Even if I try to remove from the collection by completely circumventing the DataGrid I get the exact same issue:
Entity selectedEntity = this.DataContext.GetType().GetProperty("SelectedEntity").GetValue(this.DataContext, null) as Entity;
object foo = selectedEntity.GetType().GetProperty("Foo").GetValue(selectedEntity, null);
foo.GetType().InvokeMember("Remove", BindingFlags.InvokeMethod, null, foo, new object[] { entity });
As a test, I tried modifying the UpdateFoo() domain service method to implement a delete and it worked successfully to delete the entity. This indicates that the RIA service call is working correctly, it's just calling the wrong method (Update instead of Delete.)
public void UpdateFoo(Foo currentFoo)
{
// Original update implementation
//if ((currentFoo.EntityState == EntityState.Detached))
// this.ObjectContext.AttachAsModified(currentFoo, this.ChangeSet.GetOriginal(currentFoo));
// Delete implementation substituted in
Foo foo = this.ChangeSet.GetOriginal(currentFoo);
if ((foo.EntityState == EntityState.Detached))
this.ObjectContext.Attach(foo);
this.ObjectContext.DeleteObject(foo);
}
I've been researching a similar issue.
I believe the issue is you are calling remove with a reference for an EntityCollections within the DomainContext as the root reference rather than using the DomainContext itself as the root.
So...
ParentEntityCollection.EntityCollectionForTEntity.Remove(TEntity);
Produces the EntityState.Modified instead of EntityState.Deleted
Try instead...
DomainContext.EntityCollectionForTEntity.Remove(TEntity);
I think this will produce the result you are seeking.
Hope this helps.
What is the "column" in the "FOREIGN KEY constraint" error?
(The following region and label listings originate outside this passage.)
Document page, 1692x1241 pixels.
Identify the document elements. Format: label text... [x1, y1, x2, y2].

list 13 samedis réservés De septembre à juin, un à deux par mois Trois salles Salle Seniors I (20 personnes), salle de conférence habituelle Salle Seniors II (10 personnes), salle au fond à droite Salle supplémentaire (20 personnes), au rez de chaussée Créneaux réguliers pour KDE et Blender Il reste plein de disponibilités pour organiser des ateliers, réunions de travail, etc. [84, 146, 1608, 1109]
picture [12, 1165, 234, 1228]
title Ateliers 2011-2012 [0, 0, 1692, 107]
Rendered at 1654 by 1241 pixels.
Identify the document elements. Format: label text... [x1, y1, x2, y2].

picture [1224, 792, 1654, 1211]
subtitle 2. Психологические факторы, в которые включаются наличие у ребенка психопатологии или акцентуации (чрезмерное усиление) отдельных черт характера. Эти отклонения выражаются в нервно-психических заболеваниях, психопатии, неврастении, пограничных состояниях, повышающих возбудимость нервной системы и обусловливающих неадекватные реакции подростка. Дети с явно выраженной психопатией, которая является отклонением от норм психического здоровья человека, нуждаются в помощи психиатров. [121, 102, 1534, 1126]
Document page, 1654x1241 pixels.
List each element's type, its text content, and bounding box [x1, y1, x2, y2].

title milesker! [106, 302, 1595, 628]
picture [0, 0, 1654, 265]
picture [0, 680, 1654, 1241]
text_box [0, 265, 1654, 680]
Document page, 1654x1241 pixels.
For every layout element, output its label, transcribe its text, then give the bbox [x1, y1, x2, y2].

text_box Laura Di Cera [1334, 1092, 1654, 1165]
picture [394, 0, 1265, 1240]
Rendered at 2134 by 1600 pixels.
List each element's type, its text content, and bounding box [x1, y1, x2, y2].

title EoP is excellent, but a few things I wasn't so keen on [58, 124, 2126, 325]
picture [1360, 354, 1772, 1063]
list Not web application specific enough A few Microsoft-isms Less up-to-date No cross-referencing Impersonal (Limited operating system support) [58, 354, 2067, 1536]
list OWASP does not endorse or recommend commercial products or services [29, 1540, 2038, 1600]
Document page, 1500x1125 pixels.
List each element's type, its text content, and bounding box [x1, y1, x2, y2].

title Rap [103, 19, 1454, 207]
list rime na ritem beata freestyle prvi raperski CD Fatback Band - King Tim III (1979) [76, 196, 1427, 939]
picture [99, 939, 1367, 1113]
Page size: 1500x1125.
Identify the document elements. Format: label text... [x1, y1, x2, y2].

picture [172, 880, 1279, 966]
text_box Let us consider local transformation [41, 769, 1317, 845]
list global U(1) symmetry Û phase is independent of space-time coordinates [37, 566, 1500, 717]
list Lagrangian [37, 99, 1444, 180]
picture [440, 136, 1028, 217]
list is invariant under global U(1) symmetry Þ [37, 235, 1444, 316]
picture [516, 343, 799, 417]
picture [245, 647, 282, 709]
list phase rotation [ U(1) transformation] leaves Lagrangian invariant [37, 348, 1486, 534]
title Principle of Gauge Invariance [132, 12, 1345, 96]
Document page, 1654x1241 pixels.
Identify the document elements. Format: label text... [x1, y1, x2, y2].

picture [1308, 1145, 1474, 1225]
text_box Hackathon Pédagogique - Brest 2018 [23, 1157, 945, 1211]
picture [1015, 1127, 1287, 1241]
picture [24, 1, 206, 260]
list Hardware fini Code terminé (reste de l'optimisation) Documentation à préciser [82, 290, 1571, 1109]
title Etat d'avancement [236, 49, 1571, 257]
Is this a field in the grid row and collection that coorosponds to that column? Is it possible that the entity you are trying to remove is a column in the row rather than the row itself which is causing an update to the row (to null the column) rather than to delete the row?
I read your update and looks like you've determined that the problem is the reflection.
Have you tried to take the reflection out of the picture?
As in:
private void RemoveEntity(Entity entity)
{
// Use reflection to remove the item from the collection
Type sourceType = typeof(System.Windows.Ria.EntityCollection<>);
Type genericType = sourceType.MakeGenericType(entity.GetType());
// Make sure we have the right type
// and let the framework take care of the proper invoke routine
if (genericType.IsAssignableFrom(this._dataGrid.ItemsSource.GetType()))
((Object) this._dataGrid.ItemsSource).Remove(entity);
}
Yes, I know it's ugly, but some times...
Edited to add
I've updated the code to remove the is keyword.
Now about using the object to make the call to the Remove method, I believe it might work due the late binding of it.